ECRİN VE YAĞMUR
Taksim’de 6 vatandaşımızın hayatını kaybettiği bombalı saldırının detayları ortaya çıktıkça fotoğraf daha da netleşti. Bombayı bırakan ve emri veren şahısların ifadeleri doğrultusunda soruşturma derinleştirildi.
Olayın PKK / PYD tarafından yapıldığının anlaşılmasından
kısa bir süre sonra TSK, Suriye ve Irak’ın kuzeyinde “Pençe - Kılıç” ismi
verilen sınır ötesi operasyona başladı. Suriye ve Irak sınırları içinde daha
önceden belirlenen terör hedeflerine başarılı ve senkronize bir hava harekatı
düzenlendi.
Milli Savunma Bakanlığı; Kandil, Asos, Hakurk, Arap Pınarı,
Tel Rıfat, Cizire ve Derik bölgelerindeki 89 hedefin imha edildiğini açıkladı.
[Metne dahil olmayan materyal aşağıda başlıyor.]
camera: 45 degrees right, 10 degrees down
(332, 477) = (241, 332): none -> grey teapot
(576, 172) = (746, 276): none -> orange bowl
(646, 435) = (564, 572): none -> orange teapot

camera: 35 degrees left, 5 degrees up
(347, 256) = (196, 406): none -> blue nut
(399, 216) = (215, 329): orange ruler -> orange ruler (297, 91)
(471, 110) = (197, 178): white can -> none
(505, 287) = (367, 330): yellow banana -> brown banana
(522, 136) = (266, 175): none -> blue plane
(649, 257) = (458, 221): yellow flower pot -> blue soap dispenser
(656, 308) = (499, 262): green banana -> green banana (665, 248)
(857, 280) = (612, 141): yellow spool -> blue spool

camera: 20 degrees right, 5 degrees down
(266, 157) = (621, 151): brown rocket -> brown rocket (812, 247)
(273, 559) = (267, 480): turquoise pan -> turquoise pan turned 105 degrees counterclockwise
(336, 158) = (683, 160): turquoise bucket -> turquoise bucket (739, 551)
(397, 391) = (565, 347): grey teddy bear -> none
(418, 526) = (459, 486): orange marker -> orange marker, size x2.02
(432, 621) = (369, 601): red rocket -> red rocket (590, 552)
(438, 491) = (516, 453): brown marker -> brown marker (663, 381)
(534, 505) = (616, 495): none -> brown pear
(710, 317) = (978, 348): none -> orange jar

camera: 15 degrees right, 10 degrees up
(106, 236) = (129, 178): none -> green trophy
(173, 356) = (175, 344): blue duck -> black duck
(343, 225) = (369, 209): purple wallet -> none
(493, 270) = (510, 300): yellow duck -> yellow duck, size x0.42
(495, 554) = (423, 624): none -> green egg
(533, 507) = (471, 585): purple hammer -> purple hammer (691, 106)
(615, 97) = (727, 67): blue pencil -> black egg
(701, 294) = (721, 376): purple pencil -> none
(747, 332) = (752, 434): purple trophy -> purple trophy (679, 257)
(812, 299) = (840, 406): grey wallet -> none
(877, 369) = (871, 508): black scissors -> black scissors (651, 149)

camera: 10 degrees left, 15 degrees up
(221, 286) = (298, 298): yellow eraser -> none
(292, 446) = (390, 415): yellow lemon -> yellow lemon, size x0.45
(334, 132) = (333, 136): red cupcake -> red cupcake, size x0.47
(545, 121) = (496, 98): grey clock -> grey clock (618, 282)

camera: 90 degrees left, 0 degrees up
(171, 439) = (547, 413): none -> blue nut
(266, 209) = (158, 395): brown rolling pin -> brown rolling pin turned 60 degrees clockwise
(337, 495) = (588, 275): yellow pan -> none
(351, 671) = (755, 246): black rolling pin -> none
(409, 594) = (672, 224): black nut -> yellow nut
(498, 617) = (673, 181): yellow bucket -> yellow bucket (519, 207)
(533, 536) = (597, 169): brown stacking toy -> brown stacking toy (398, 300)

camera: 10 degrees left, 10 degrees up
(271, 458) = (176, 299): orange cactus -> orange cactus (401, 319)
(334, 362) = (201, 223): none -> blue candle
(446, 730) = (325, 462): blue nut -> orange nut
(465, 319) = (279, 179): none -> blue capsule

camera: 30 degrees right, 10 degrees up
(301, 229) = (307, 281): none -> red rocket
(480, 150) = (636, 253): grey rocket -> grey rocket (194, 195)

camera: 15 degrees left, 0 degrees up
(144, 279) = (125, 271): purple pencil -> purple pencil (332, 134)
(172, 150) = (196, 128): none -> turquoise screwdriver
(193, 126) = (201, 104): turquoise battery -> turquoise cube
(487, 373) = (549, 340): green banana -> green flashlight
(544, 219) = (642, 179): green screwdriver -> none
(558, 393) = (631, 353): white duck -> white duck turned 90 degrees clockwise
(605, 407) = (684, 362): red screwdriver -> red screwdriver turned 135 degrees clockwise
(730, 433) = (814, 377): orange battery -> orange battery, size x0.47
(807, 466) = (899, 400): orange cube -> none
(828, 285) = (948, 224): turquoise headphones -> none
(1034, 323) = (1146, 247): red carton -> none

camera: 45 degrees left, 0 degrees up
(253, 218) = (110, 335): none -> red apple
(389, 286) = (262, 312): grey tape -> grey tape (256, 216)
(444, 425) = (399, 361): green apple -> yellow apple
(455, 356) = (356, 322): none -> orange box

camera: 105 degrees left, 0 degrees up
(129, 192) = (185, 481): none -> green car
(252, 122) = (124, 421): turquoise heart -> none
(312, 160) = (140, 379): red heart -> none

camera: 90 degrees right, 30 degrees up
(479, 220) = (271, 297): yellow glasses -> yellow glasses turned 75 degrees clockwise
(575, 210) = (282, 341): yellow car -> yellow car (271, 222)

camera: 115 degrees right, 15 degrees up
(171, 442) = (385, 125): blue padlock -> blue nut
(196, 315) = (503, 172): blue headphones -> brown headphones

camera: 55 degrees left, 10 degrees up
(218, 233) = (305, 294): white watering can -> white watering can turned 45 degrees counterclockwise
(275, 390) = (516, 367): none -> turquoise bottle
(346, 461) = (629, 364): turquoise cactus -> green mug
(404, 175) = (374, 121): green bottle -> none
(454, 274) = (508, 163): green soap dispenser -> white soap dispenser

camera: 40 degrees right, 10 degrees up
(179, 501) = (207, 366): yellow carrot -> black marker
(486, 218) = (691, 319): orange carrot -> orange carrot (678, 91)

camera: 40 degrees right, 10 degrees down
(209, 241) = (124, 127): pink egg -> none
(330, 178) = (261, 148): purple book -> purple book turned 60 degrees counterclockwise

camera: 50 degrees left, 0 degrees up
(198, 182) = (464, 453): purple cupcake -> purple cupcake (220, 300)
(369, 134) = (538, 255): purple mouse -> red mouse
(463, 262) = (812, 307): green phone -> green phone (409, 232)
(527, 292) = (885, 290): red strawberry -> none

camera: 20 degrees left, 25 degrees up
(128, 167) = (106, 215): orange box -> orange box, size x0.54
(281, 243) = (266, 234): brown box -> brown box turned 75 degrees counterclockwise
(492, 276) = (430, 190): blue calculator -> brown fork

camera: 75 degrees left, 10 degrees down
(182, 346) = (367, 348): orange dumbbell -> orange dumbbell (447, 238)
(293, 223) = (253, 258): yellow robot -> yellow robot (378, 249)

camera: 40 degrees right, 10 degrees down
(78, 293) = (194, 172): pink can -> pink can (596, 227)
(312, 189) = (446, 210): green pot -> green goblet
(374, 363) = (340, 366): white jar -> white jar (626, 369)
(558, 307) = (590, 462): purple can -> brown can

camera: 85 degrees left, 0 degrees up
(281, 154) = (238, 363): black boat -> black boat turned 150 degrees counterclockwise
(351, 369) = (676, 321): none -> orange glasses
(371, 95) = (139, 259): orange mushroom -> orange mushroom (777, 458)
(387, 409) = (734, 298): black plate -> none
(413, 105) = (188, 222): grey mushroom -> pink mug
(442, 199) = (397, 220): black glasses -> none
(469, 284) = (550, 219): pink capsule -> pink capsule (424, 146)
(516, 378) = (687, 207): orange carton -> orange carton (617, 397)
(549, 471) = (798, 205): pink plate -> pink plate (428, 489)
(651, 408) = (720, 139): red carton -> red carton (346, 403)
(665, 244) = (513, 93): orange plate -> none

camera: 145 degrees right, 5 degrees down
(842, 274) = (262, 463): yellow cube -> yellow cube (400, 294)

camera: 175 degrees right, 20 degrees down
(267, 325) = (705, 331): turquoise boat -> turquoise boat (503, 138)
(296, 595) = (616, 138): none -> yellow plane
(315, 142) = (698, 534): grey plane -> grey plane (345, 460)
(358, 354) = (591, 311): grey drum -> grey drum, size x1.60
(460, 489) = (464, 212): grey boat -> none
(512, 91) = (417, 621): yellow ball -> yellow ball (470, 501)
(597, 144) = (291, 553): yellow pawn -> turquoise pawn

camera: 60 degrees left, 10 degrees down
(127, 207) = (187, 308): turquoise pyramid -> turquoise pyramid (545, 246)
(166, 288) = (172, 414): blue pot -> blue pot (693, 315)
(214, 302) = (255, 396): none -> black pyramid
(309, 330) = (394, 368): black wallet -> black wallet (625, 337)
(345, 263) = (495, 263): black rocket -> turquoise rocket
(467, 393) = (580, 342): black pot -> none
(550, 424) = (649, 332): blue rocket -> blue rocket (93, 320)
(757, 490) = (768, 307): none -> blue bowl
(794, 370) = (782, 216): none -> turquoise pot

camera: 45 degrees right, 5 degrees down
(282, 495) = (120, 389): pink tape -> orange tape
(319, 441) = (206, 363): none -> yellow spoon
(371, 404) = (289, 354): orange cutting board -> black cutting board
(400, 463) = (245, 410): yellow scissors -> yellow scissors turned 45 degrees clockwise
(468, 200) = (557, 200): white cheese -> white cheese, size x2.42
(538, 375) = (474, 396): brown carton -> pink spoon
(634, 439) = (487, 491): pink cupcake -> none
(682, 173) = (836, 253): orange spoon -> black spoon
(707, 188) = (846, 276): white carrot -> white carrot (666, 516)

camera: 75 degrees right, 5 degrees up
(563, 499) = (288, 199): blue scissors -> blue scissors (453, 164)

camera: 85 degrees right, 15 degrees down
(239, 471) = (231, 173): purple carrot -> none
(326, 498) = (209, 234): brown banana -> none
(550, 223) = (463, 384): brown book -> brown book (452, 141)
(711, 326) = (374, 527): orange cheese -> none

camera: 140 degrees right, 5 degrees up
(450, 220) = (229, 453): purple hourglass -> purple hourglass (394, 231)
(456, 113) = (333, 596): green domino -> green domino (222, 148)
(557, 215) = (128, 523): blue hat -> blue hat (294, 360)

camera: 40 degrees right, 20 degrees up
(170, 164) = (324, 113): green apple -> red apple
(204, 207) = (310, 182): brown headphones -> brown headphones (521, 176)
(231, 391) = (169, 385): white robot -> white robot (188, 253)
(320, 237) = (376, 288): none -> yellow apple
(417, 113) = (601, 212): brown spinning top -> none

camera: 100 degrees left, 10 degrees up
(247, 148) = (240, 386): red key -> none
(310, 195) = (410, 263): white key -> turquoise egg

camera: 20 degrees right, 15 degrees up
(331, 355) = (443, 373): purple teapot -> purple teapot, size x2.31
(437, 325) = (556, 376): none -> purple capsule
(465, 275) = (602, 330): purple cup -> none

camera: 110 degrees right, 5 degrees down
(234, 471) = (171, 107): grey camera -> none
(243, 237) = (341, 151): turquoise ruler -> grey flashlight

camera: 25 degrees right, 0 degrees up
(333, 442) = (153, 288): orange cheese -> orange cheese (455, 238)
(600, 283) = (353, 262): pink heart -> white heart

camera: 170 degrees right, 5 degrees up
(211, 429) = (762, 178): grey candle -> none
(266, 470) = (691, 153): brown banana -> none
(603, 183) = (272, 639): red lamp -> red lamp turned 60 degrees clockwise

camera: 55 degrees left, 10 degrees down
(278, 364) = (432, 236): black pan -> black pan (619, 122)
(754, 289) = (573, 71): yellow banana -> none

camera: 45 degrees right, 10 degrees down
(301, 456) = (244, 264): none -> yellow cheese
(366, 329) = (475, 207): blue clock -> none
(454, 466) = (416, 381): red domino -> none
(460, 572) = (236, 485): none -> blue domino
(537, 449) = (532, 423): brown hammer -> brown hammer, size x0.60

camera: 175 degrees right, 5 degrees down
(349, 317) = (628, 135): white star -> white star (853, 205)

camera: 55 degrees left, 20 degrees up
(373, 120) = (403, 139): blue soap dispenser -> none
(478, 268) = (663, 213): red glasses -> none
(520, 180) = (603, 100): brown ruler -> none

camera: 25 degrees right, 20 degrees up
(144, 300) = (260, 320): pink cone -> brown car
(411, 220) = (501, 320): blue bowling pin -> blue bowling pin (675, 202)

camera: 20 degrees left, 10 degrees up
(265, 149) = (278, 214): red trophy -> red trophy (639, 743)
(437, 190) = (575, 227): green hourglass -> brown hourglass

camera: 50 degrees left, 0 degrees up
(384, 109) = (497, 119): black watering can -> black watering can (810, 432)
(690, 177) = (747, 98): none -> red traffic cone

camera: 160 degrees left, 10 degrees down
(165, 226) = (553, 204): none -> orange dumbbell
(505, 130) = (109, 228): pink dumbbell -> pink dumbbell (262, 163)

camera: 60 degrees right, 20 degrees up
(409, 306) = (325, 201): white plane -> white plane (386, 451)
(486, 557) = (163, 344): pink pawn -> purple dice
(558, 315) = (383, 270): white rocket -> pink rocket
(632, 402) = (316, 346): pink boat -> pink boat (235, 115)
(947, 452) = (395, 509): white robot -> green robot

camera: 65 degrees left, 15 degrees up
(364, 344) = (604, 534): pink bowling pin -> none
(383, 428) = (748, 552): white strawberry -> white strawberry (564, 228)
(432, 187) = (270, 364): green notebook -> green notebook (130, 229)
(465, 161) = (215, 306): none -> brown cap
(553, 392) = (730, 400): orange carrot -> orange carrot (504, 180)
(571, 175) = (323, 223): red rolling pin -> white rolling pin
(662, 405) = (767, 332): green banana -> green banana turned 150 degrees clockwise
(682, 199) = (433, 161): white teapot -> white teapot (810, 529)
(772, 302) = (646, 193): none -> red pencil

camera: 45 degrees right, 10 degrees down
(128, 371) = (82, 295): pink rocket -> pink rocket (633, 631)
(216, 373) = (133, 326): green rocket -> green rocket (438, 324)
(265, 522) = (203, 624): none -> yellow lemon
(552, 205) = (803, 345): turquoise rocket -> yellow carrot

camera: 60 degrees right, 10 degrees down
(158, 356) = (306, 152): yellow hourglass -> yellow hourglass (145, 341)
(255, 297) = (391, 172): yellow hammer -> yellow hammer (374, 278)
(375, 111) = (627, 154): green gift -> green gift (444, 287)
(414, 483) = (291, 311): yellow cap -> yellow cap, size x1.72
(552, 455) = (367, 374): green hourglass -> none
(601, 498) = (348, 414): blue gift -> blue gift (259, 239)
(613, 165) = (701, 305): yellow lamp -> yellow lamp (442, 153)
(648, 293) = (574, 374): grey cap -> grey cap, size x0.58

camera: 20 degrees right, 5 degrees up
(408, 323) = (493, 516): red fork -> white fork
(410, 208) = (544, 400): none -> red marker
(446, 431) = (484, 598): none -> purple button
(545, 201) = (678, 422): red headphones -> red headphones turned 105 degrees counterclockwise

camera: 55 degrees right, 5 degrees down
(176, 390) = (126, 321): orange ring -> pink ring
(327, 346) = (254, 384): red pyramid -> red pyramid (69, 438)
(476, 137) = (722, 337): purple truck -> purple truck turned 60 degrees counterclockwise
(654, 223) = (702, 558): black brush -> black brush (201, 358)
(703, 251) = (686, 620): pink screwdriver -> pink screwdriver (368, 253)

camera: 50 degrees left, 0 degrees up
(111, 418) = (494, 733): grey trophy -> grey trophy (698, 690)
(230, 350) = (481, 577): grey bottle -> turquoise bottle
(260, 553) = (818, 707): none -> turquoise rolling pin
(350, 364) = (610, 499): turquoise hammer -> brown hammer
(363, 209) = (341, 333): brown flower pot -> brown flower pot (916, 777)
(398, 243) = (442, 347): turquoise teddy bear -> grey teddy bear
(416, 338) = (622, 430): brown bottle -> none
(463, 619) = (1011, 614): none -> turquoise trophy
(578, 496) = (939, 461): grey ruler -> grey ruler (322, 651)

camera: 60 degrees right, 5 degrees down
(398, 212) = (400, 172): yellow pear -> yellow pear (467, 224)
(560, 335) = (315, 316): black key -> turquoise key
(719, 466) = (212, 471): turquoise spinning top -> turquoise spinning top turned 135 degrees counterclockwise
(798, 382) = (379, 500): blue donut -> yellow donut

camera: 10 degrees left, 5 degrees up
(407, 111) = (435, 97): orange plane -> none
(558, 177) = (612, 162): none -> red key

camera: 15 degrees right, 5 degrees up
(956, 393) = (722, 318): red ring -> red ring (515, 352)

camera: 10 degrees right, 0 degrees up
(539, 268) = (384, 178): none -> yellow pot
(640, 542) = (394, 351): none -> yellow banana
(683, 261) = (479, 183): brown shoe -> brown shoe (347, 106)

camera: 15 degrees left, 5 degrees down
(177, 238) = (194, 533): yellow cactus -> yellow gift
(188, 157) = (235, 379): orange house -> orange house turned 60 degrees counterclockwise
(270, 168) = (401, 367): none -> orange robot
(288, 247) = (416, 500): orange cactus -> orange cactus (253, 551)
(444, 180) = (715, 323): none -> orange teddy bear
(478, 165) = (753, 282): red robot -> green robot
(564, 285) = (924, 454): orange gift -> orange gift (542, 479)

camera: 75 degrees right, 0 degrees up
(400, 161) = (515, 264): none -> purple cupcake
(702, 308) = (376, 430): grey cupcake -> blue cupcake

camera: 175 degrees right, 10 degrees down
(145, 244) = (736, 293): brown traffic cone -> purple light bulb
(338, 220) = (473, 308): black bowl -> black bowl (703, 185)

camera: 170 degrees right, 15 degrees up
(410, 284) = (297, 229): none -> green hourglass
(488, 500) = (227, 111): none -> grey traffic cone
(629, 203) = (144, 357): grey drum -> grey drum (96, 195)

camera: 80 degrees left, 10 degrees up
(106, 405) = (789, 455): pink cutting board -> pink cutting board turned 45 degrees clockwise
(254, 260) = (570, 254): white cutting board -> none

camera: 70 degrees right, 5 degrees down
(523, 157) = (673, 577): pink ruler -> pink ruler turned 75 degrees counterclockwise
Operasyonun iki ülke topraklarında bu kadar geniş çaplı, eş zamanlı ve mükemmel
bir koordinasyon ile yapılması, “Pençe - Kılıç” operasyonunu diğer sınır ötesi
operasyonlardan ayırıyor. Üstelik Suriye’de girilen derinliğe bakılırsa Rus
hava sahasının kullanılması hususu da bir diğer önemli detay.
ABD’nin himaye ettiği, beslediği ve sahada bir piyon olarak
kullandığı sözde devrimci silahlı teröristler ve silahsız destekçileri,
operasyon başladığı andan itibaren bilindik iftira ve ajitasyonlarını
tekrarlamaya yüksek sesle devam ettiler. Kısa bir süre önce ordumuza “kimyasal
silah” iftirası atan tasmalı piyonların “sivil öldürme” ve “DAEŞ ile mücadele”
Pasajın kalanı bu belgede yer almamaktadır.